INSTRUCTION
Go through the data below and return each line where the string "source" appears.

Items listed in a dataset

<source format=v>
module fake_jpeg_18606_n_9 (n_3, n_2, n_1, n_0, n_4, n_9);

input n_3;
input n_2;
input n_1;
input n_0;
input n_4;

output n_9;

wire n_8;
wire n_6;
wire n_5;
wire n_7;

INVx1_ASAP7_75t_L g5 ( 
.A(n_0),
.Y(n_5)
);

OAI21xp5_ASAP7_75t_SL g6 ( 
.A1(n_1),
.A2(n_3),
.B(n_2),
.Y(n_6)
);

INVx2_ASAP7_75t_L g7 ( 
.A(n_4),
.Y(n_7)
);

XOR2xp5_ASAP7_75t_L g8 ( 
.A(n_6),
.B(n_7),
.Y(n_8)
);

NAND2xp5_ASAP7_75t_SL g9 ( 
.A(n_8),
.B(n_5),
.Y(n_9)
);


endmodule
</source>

...

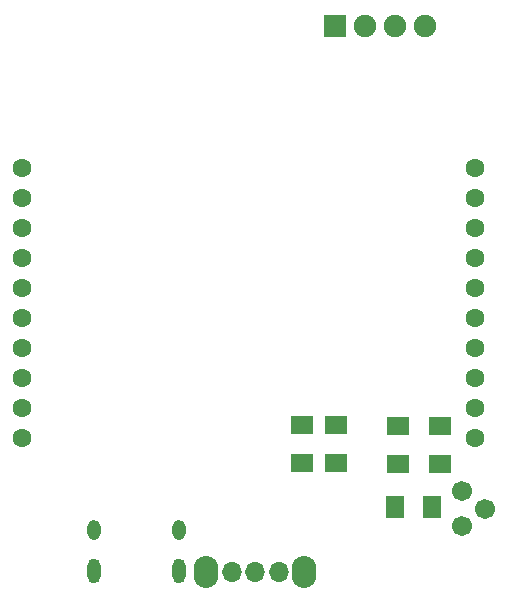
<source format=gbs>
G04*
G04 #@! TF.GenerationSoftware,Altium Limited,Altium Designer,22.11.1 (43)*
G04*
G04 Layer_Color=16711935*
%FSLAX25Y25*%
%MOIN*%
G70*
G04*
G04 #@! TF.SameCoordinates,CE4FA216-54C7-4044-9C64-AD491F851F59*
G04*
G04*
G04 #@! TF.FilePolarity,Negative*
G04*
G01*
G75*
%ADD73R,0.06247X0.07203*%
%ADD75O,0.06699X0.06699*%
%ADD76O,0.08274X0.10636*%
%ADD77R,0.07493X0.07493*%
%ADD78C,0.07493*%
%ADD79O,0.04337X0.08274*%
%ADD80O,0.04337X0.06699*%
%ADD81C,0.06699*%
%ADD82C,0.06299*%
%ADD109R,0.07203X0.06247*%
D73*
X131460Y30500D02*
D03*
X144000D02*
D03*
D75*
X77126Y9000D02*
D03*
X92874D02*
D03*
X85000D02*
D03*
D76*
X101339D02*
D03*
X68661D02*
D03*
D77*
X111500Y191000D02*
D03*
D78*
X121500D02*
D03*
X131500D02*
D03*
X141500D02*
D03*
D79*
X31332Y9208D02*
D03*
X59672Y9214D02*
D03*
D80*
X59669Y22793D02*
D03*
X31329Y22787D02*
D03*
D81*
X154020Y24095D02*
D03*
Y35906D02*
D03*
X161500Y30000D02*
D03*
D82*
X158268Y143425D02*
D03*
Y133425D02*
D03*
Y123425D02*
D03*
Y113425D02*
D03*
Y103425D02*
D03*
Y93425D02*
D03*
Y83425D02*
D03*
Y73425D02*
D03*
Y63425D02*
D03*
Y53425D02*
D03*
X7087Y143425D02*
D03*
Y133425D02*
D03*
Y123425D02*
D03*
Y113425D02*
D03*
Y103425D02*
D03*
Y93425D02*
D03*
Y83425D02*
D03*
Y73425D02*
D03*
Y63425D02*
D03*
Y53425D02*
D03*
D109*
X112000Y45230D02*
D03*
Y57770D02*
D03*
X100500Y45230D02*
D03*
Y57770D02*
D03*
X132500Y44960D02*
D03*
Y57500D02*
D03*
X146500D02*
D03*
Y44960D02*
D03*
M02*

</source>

SOLUTION FOR THIS EXERCISE
<source format=v>
</source>
<source format=gbs>
</source>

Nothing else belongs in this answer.